───── Document passage ─────

Chopped timeline books like Build Your House Around My Body let complex stories reveal themselves through nuance, overlapping narrative and pacing. To have told the story sequentially would have been to have diminished the narrative arc.

ComeTheFckOnBridget · 24/03/2023 01:14

Also on dialogue, I hate it when authors try to indicate a regional accent by writing it phonetically, full of apostrophes to represent dropped aitches and gs, and so on. Just say 'He had a strong Glaswegian accent' or whatever and drop in a few - and only a few - regional words and turns of phrase

JkR is terrible for this. It worked in the Potter books because a) it was humorous b) they are fantasy and c) they're written for children; but she also does it in her subsequent books where is reductive and jarring.

SirTarquin · 24/03/2023 15:34

@GandhiDeclaredWarOnYou

The Wolf Hall trilogy needed dramatis personae because roughly half of the (historically significant) characters were called Henry or Thomas.

This are real people though. They aren't 'made up characters'. I'm talking about fiction like Jilly Cooper. If you have a dramatis personae = too many peripheral characters.

─────

● Problems to solve
(a) According to the forum thread on fiction writing, why did the Wolf Hall trilogy need dramatis personae?
(b) Decide whether each statement agrees with the forum thread on fiction writing, answering yes or no and quoting the deciding words: (i) One commenter says phonetic accent writing worked in the Potter books. (ii) One commenter advises using plenty of regional words to show an accent. (iii) The reply says the Wolf Hall characters are made-up characters.
(c) Write the next part of the forum thread on fiction writing, picking up after its last comment.

───── The data ─────

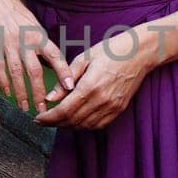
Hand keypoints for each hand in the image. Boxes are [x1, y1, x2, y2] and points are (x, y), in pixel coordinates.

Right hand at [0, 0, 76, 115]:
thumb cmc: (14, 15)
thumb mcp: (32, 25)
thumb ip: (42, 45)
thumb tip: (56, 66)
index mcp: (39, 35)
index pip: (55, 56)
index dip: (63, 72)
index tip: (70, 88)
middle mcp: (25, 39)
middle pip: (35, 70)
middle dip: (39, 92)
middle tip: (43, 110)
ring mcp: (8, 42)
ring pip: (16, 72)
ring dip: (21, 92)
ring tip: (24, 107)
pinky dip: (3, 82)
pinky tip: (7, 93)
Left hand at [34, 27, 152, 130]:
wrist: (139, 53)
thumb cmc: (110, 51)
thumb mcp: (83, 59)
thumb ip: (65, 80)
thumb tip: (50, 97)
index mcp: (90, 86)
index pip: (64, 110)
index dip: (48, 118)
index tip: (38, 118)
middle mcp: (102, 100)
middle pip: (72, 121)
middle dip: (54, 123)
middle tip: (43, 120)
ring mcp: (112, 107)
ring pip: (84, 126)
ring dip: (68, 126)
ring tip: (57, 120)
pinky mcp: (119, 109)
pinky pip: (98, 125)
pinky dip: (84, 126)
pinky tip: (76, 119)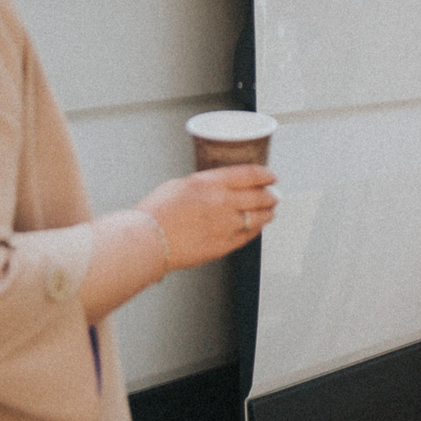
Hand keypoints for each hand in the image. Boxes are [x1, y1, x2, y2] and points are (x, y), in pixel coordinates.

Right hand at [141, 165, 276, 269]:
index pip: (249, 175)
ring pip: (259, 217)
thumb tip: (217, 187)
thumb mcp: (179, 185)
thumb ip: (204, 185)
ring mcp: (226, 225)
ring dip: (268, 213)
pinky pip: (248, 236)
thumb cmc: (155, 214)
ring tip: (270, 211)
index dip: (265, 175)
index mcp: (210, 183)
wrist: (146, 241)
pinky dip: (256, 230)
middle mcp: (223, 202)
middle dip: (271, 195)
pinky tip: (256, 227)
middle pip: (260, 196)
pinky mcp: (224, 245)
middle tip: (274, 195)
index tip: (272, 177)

─────
───── The data ─────

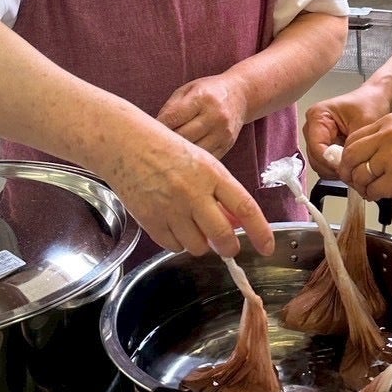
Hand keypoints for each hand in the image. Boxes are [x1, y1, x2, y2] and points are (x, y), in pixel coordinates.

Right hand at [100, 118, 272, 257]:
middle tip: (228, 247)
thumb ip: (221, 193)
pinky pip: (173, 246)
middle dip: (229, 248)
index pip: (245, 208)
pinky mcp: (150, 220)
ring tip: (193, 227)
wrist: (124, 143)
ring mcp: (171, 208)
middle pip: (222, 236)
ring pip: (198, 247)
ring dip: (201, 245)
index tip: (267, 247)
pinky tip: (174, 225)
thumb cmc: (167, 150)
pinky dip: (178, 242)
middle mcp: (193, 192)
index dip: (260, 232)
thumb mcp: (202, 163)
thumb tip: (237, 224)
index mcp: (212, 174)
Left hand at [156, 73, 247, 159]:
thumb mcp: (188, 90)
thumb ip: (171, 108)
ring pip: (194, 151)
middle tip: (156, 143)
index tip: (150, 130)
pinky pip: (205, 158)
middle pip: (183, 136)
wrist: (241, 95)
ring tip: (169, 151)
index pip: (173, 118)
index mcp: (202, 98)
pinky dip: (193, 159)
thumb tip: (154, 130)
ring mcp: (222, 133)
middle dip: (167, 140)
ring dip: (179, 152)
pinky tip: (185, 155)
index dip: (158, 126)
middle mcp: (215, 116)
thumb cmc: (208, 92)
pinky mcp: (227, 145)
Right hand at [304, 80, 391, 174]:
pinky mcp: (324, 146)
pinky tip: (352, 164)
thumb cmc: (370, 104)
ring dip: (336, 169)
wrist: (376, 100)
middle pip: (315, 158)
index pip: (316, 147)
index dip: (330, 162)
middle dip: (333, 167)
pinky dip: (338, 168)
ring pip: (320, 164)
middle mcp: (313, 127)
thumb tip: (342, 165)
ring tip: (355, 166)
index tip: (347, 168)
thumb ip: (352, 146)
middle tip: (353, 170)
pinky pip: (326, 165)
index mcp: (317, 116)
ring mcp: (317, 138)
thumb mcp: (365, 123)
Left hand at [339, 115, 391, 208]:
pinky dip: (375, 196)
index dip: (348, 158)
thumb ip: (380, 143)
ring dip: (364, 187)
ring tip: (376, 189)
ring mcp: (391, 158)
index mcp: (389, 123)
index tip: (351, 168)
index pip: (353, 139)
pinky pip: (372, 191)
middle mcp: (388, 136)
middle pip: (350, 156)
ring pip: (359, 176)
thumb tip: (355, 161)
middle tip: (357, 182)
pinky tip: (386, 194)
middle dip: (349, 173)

─────

● Task-by-task results
(a) Roughly half of its historically significant characters were called Henry or Thomas.

(b)
(i) Yes: "It worked in the Potter books because a) it was humorous b) they are fantasy and c) they're written for children"
(ii) No: "drop in a few - and only a few - regional words and turns of phrase"
(iii) No: "This are real people though. They aren't 'made up characters'."

(c)
GandhiDeclaredWarOnYou · 24/03/2023 16:41

SirTarquin · 24/03/2023 15:34

@GandhiDeclaredWarOnYou

The Wolf Hall trilogy needed dramatis personae because roughly half of the (historically significant) characters were called Henry or Thomas.

This are real people though. They aren't 'made up characters'. I'm talking about fiction like Jilly Cooper. If you have a dramatis personae = too many peripheral characters.

I’ve not read Jilly Cooper, so I take your word for it. The only books I can think of in recent years with a list of characters was A Thousand Ships by Natalie Haynes and the Wolf Hall books - both of which needed them.

A cracking writer, Haynes, if you’ve not come across her.

PlateBilledDuckyPerson · 24/03/2023 17:00

SirTarquin · 24/03/2023 15:34

@GandhiDeclaredWarOnYou

The Wolf Hall trilogy needed dramatis personae because roughly half of the (historically significant) characters were called Henry or Thomas.

This are real people though. They aren't 'made up characters'. I'm talking about fiction like Jilly Cooper. If you have a dramatis personae = too many peripheral characters.

I think Jilly Cooper built up a huge ensemble of characters over the course of the Rutshire Chronicles, because she generally kept main characters from previous books on the periphery of all subsequent books, when she should probably have let them go.

EmpressaurusOfCats · 24/03/2023 18:33

GandhiDeclaredWarOnYou · 24/03/2023 16:41

I’ve not read Jilly Cooper, so I take your word for it. The only books I can think of in recent years with a list of characters was A Thousand Ships by Natalie Haynes and the Wolf Hall books - both of which needed them.

A cracking writer, Haynes, if you’ve not come across her.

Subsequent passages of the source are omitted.